(DATA SUPPLIED)

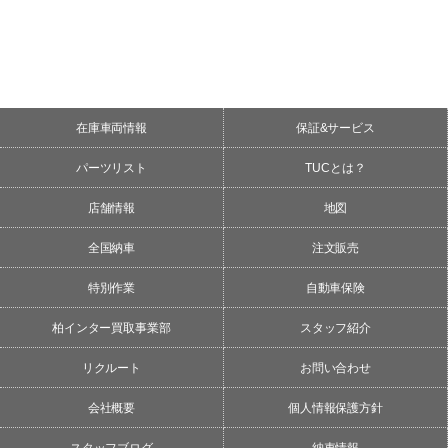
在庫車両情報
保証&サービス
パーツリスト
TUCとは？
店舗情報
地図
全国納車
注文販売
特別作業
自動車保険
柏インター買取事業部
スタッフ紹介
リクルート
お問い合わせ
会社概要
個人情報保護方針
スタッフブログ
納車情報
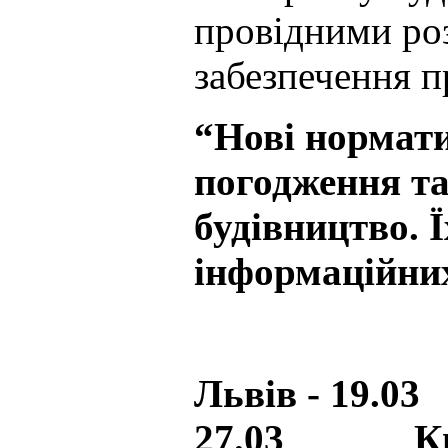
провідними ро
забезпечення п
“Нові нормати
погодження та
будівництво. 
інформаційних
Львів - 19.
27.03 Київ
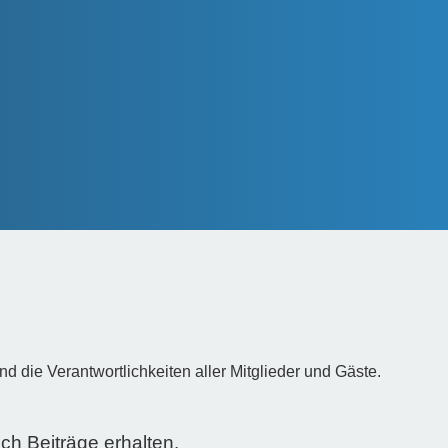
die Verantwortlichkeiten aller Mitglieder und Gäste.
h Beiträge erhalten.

(End DATA SUPPLIED)
(DATA SUPPLIED)

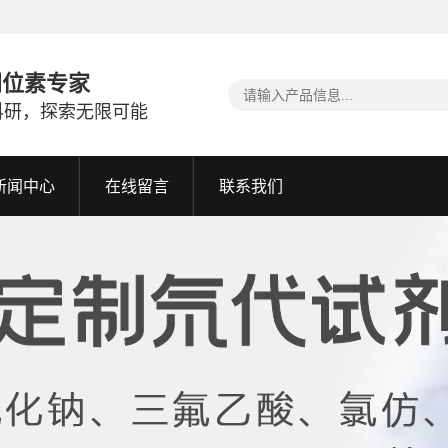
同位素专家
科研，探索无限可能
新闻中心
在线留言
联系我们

(End DATA SUPPLIED)

EXERCISE — Within the data above, the lines from the one with "die Verantwortlichkeiten aller" to the one with "h Beiträge erhalten." must be repeated exactly; no other line belongs in the answer.

RESPONSE AREA —
die Verantwortlichkeiten aller Mitglieder und Gäste.
h Beiträge erhalten.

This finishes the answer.